Information below:

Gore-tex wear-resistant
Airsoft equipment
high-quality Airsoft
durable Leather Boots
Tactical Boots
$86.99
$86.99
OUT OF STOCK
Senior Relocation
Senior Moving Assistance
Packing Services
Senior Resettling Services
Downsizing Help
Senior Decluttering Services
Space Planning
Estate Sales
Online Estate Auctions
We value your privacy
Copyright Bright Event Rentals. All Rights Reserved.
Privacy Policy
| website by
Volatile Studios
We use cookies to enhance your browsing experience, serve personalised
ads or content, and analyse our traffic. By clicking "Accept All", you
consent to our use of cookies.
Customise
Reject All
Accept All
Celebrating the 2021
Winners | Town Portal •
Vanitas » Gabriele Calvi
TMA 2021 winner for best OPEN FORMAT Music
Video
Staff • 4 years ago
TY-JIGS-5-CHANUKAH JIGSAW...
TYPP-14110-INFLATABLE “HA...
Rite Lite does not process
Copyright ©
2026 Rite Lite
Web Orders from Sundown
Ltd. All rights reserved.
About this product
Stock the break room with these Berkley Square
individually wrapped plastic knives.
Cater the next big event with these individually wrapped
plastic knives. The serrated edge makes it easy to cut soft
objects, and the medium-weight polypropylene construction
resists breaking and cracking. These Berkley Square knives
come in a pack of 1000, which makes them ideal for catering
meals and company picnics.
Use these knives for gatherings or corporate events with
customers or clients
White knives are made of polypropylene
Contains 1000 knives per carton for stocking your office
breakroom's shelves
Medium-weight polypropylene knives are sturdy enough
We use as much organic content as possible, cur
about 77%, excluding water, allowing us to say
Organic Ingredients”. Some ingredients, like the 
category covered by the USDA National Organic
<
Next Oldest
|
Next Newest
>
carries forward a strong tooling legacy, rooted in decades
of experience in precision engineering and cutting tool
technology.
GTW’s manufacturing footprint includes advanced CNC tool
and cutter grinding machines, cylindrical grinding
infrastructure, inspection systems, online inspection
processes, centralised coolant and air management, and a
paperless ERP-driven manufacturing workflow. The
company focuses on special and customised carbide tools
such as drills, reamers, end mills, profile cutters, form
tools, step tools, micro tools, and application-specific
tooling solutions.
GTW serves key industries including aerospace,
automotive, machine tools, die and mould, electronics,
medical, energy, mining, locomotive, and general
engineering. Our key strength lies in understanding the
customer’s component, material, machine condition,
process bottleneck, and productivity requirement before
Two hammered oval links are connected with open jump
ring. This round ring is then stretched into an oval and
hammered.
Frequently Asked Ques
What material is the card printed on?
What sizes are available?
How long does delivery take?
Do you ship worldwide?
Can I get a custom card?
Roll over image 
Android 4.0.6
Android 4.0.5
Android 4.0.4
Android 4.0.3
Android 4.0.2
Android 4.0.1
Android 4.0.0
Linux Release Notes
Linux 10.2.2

End of Information.

Task objective:
Format the lines from the start of the records through the line containing "TY-JIGS-5-CHANUKAH JIGSAW..." as a numbered list, skipping any blank lines.

Your response:
1. Gore-tex wear-resistant
2. Airsoft equipment
3. high-quality Airsoft
4. durable Leather Boots
5. Tactical Boots
6. $86.99
7. $86.99
8. OUT OF STOCK
9. Senior Relocation
10. Senior Moving Assistance
11. Packing Services
12. Senior Resettling Services
13. Downsizing Help
14. Senior Decluttering Services
15. Space Planning
16. Estate Sales
17. Online Estate Auctions
18. We value your privacy
19. Copyright Bright Event Rentals. All Rights Reserved.
20. Privacy Policy
21. | website by
22. Volatile Studios
23. We use cookies to enhance your browsing experience, serve personalised
24. ads or content, and analyse our traffic. By clicking "Accept All", you
25. consent to our use of cookies.
26. Customise
27. Reject All
28. Accept All
29. Celebrating the 2021
30. Winners | Town Portal •
31. Vanitas » Gabriele Calvi
32. TMA 2021 winner for best OPEN FORMAT Music
33. Video
34. Staff • 4 years ago
35. TY-JIGS-5-CHANUKAH JIGSAW...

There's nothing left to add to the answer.